The fix is to lock Alice’s account until the transaction completes. We can change the isolation level so locks are acquired automatically, or lock the account row by hand:

BEGIN TRANSACTION;

DECLARE @balance INT;

SET @balance = (  
    SELECT balance
    -- This is roughly equivalent
    -- to SELECT FOR UPDATE
    FROM accounts WITH (UPDLOCK)
    WHERE owner = 'alice'
);

IF @balance >= 10  
BEGIN  
    UPDATE accounts  
    SET balance = balance - 10  
    WHERE owner = 'alice';  
  
    UPDATE accounts  
    SET balance = balance + 10  
    WHERE owner = 'bob';  
END

COMMIT TRANSACTION;

The UPDLOCK hint takes a row-level lock on Alice’s account when the SELECT runs; other transactions that want to modify Alice’s account will block until the lock is released.

Deadlocks

What if Alice and Bob both try to transfer money to each other at the same time? Let’s map out the transactions again:

1. T1: Acquire a lock on Alice’s account
2. T2: Acquire a lock on Bob’s account
3. T1: Check Alice’s account balance
4. T2: Check Bob’s account balance
5. T1: Withdraw 10 from Alice’s account
6. T2: Withdraw 10 from Bob’s account
7. T1: Can’t update Bob’s account because it’s locked by T2
8. T2: Can’t update Alice’s account because it’s locked by T1

T1 waits for T2’s lock on Bob; T2 waits for T1’s lock on Alice—we’re stuck in a deadlock. The fix is to acquire all locks upfront^:

BEGIN TRANSACTION;

DECLARE @balance INT;

SELECT owner
FROM accounts WITH (UPDLOCK)  
WHERE owner IN ('alice', 'bob');

SET @balance = (  
    SELECT balance
    FROM accounts
    WHERE owner = 'alice'
);

IF @balance >= 10  
BEGIN  
    UPDATE accounts  
    SET balance = balance - 10  
    WHERE owner = 'alice';  
  
    UPDATE accounts  
    SET balance = balance + 10  
    WHERE owner = 'bob';  
END

COMMIT TRANSACTION;

Conclusion

We’ve fixed the concurrency bugs in the original code, but in the process it grew about 50%, and became harder to read. Sure, you could argue that there are other, more idiomatic ways to fix this code^{, but the point still stands: A SQL program that looks completely reasonable can be riddled with serious bugs.}

If you’re building a social media site, it might not be the end of the world if a user likes a post twice, but if a system fails to record that a patient received a dose of medicine, it might have fatal consequences.
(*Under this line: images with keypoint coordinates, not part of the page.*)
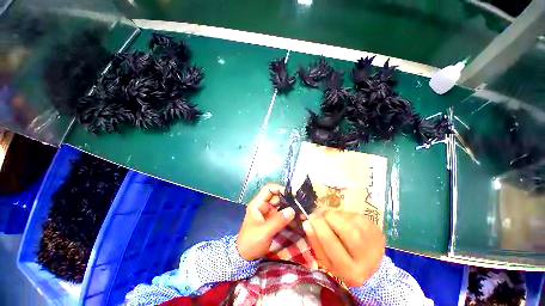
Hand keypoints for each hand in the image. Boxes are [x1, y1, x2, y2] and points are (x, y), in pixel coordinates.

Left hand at [237, 184, 294, 260]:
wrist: (245, 258)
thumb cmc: (251, 242)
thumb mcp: (264, 232)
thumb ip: (278, 221)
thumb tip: (292, 210)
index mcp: (258, 204)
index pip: (269, 189)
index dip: (280, 189)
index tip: (292, 194)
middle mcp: (264, 206)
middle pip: (277, 197)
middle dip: (288, 199)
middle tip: (300, 204)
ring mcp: (268, 213)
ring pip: (281, 205)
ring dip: (290, 207)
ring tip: (302, 211)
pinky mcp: (273, 221)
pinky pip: (282, 214)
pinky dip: (289, 215)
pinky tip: (298, 218)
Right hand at [303, 210, 384, 286]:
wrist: (369, 265)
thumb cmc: (342, 263)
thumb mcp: (327, 260)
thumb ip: (315, 242)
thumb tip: (307, 223)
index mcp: (350, 272)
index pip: (331, 244)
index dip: (319, 228)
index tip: (310, 218)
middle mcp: (367, 259)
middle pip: (346, 230)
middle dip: (329, 218)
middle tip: (321, 216)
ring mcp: (375, 243)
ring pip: (352, 221)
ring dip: (337, 216)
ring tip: (332, 219)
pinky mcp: (377, 231)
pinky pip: (356, 216)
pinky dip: (345, 215)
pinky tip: (343, 221)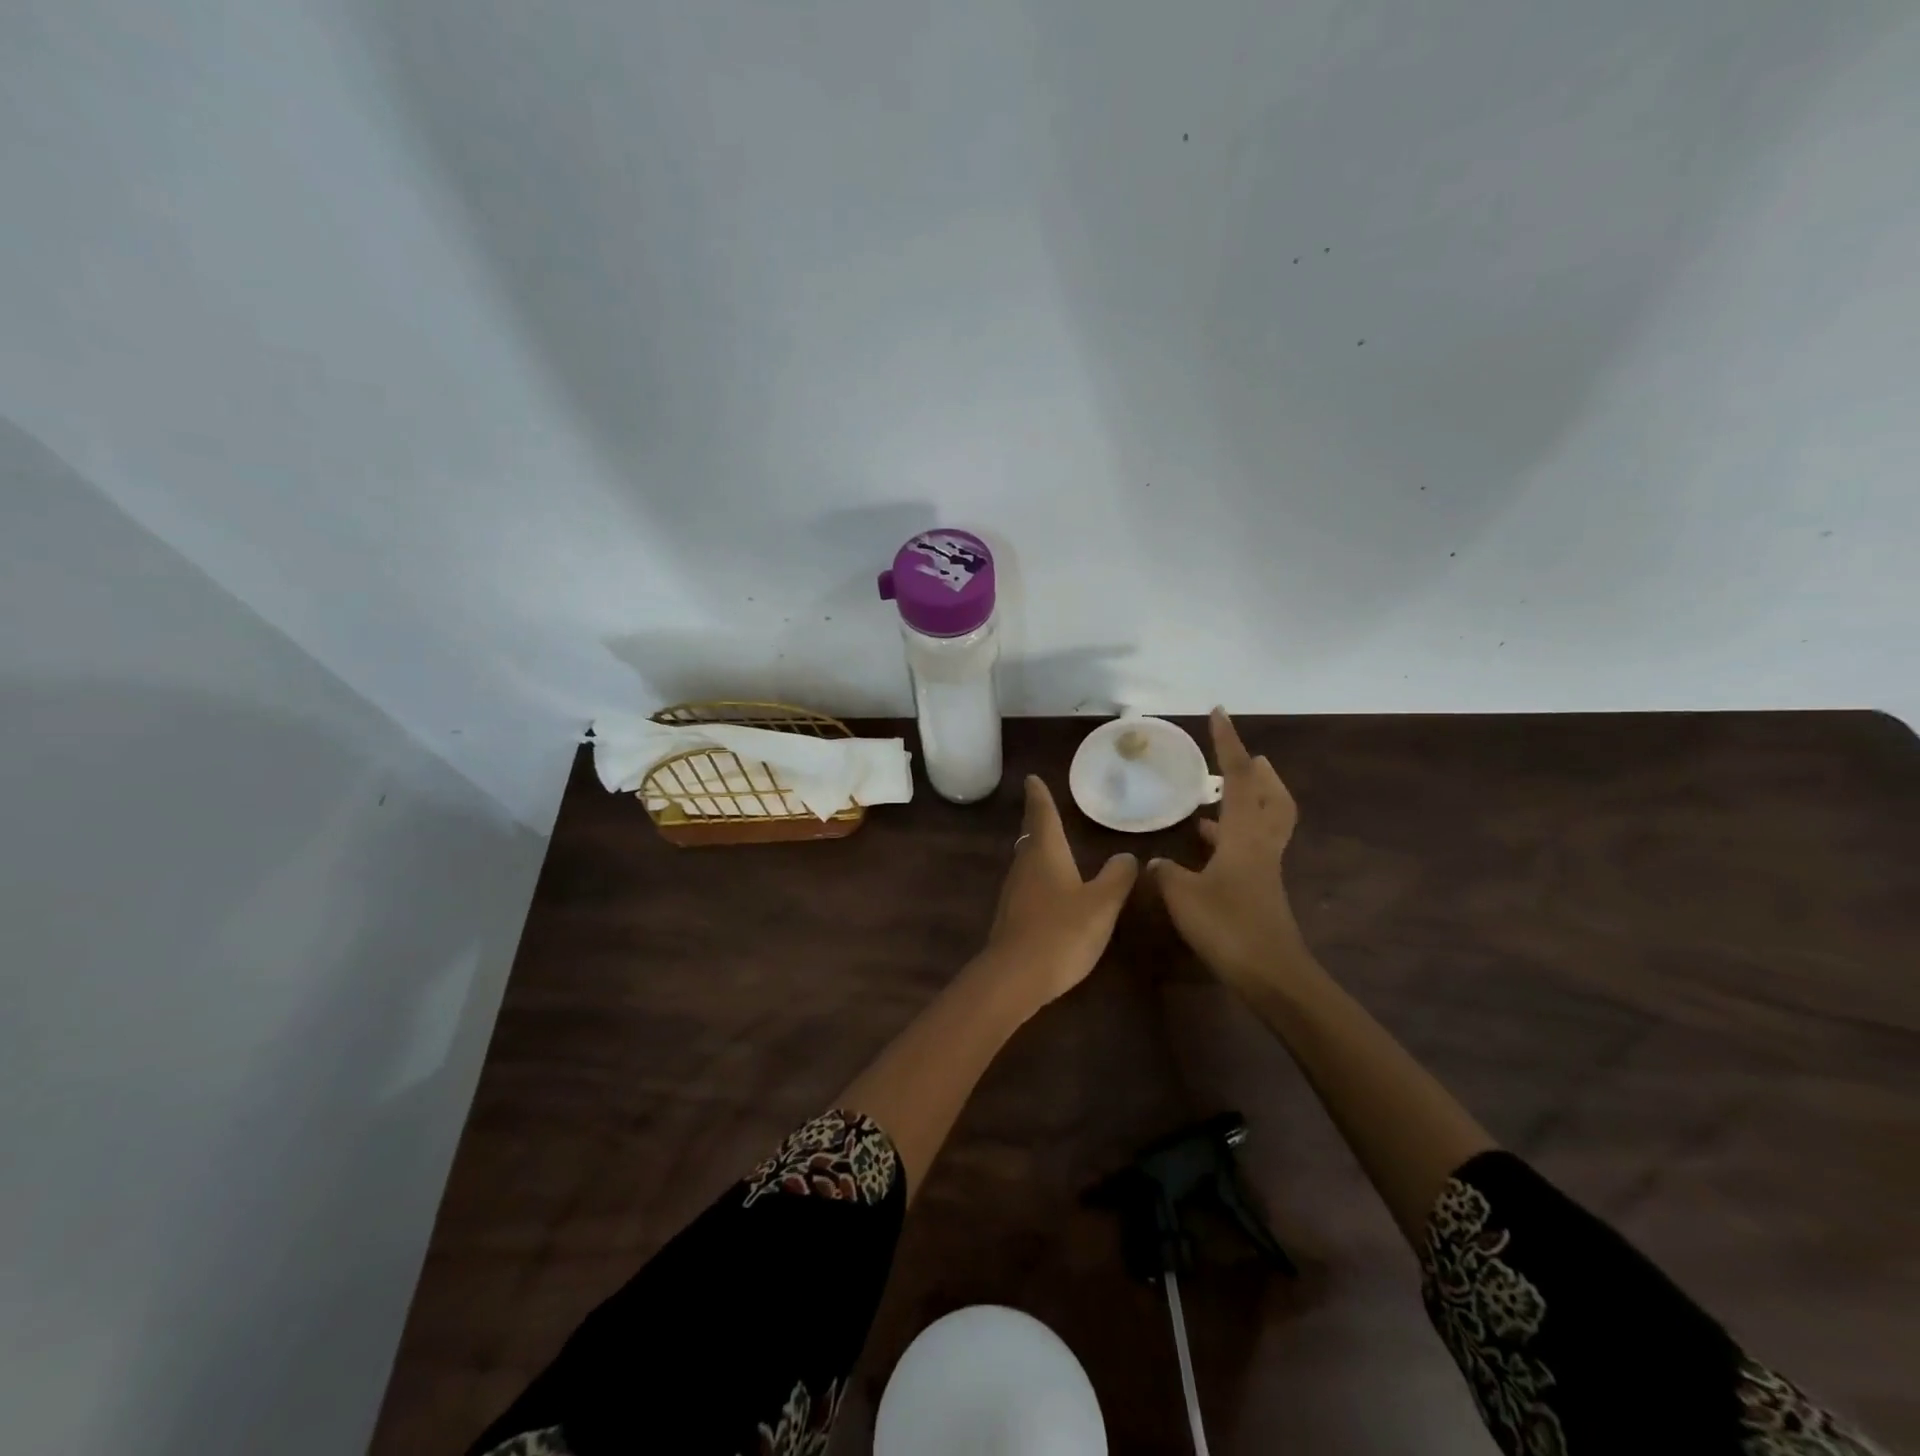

For systems where correctness matters, we need better tools.

Proposed solution

I want an alternative to SQL that adopts Rust’s approach of fearless concurrency—that is, make the correct behavior the default, and provide “unsafe” escape hatches if necessary. Some concrete suggestions:

• Make transactions atomic by default; if the user wants to save an intermediate “checkpoint” state they would have to say so explicitly.
• Let the user manage locks themselves, and make sure the correct locks are acquired before mutating a database object.
• Use static analysis to detect potential deadlocks; this is a tricky problem and a subject of ongoing research. Deterministic database systems could be one possible solution.

This system will come with other trade-offs; for example, it might end up with lower throughput than modern SQL systems. But that’s fine—we still have SQL for use cases where correctness is less important.